Clients turn to Marci Norton to navigate the complex statutes and regulations administered by the U.S. Food and Drug Administration. She provides federal regulatory and compliance advice to a range of companies across the health care, life sciences, and food and beverage industries, bringing a unique perspective after nearly 30 years in the FDA’s Office of the Chief Counsel (OCC). In that role, she interpreted and applied the agency's laws, including the Federal Food, Drug, and Cosmetic Act (FDCA) and its implementing regulations, and the Public Health Service Act’s (PHSA) provisions governing biological products, mammography quality standards, communicable disease control, and the ClinicalTrials.gov database requirements.
Throughout her career in FDA’s OCC, where she served in a senior counsel role for nearly 23 years, Marci worked with the Department of Justice (DOJ), representing the FDA in judicial enforcement actions in fast-changing areas of the law relating to food (including dietary supplements and infant formula), drugs, medical devices, biological products, tobacco products, and cosmetics. She also drafted and negotiated consent decrees resolving complex cases, which involved violations of the drug and dietary supplement current good manufacturing practice (CGMP) requirements and the device quality system (QS) requirements, and she monitored and ensured continuing compliance with those decrees.

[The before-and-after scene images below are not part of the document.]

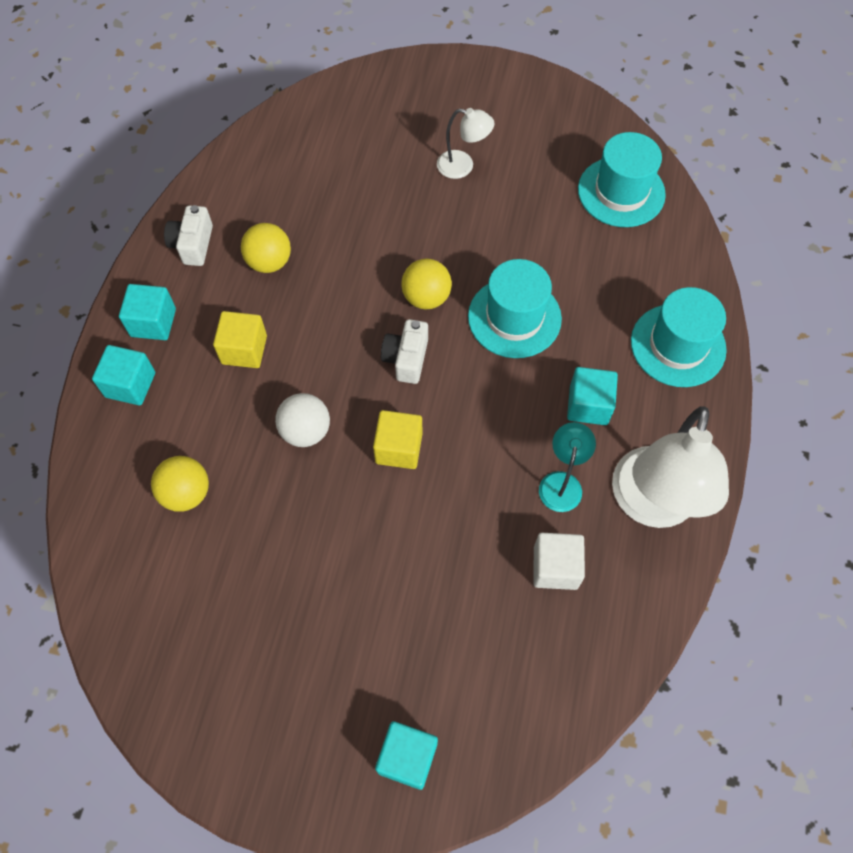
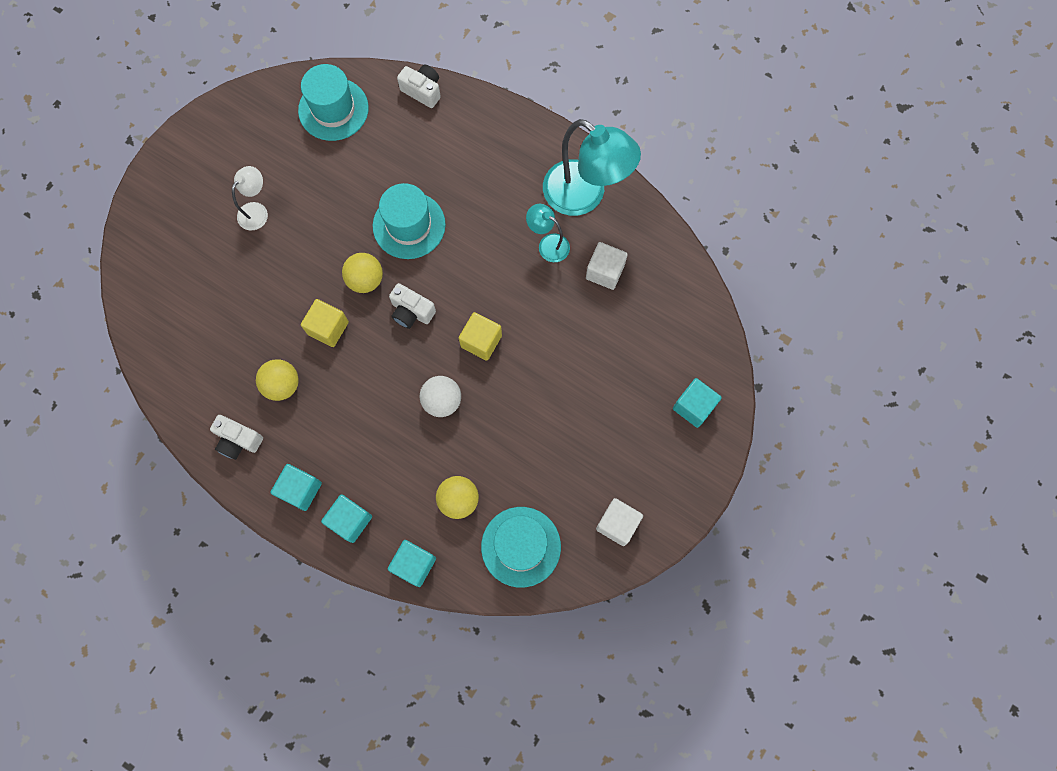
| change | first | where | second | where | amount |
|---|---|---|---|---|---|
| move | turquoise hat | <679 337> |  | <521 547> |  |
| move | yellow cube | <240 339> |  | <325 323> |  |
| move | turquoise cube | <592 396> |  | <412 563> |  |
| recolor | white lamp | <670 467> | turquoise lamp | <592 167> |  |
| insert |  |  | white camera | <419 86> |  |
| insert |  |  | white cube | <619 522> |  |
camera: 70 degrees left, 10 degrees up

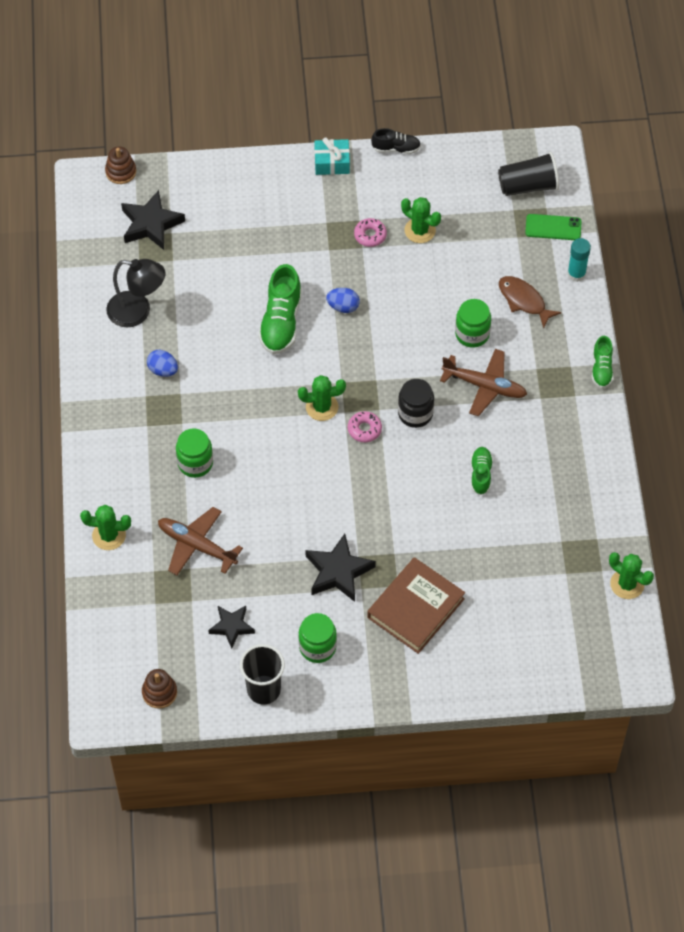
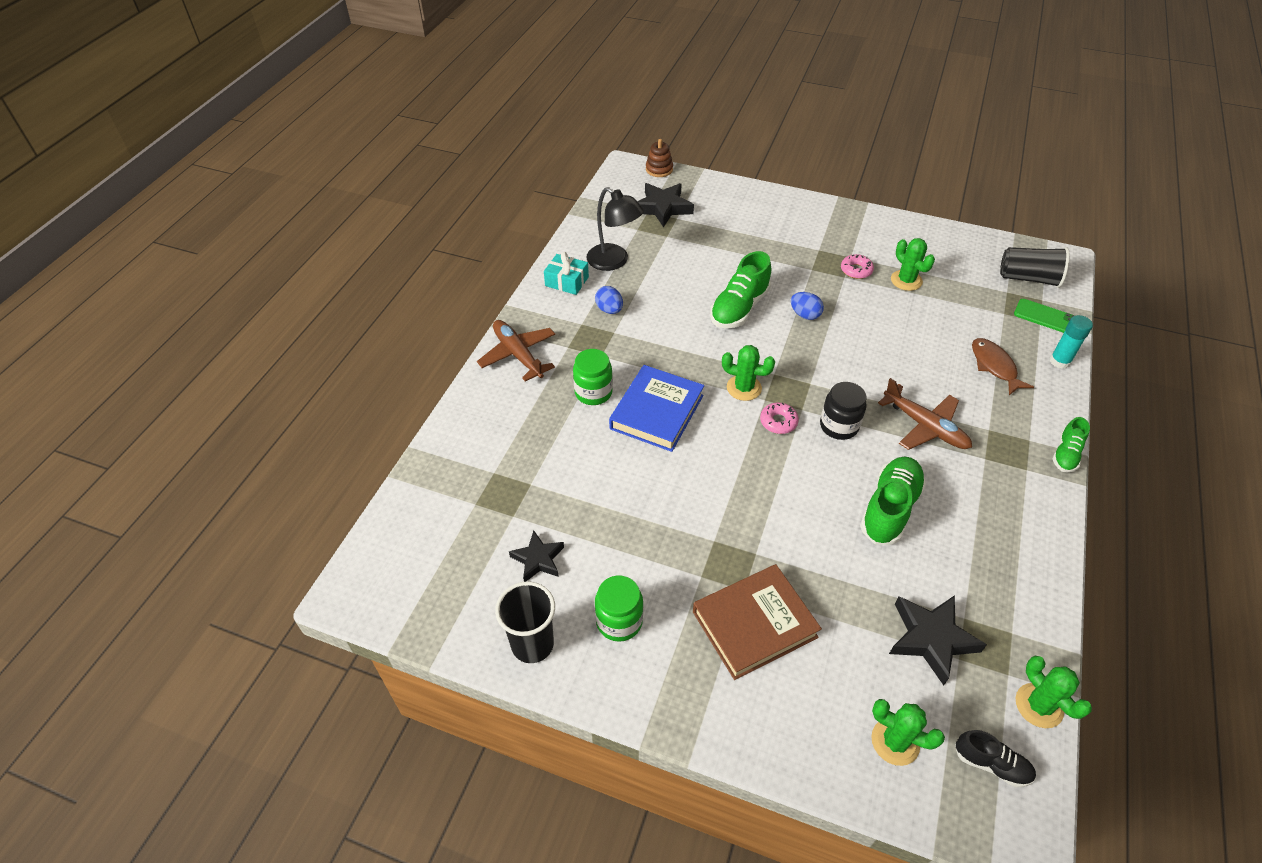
| change | first | where | second | where | amount |
|---|---|---|---|---|---|
| move | black shoe | <396 141> |  | <995 758> |  |
| move | turquoise gift | <332 156> |  | <566 273> |  |
| delete | green jar | <473 323> |  |  |  |
| resize | green shoe | <482 471> |  | <893 500> | x1.74 |
| move | green cactus | <105 527> |  | <908 732> |  |
| move | brown plane | <200 541> |  | <516 350> |  |
| move | black star | <340 568> |  | <938 640> |  |
| delete | brown stacking toy | <159 689> |  |  |  |
| insert |  |  | blue book | <656 408> |  |
camera: 25 degrees right, 10 degrees down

Marci was the sole litigator advising the FDA's medical product centers on the ClinicalTrials.gov requirements and took a lead role in developing the agency’s compliance and enforcement program relating to those requirements. She spent nearly a year serving as the agency's acting associate deputy chief counsel for litigation, managing and leading a team of more than 30 attorneys in implementing priorities and reviewing requests to initiate enforcement action, among other responsibilities.
Marci earned her law degree from the University of Virginia and went on to clerk for the Maryland Court of Special Appeals (now known as the Appellate Court of Maryland). She began her career as a computer engineer with NASA after earning a bachelor's degree in computer science from the University of Maryland Baltimore County.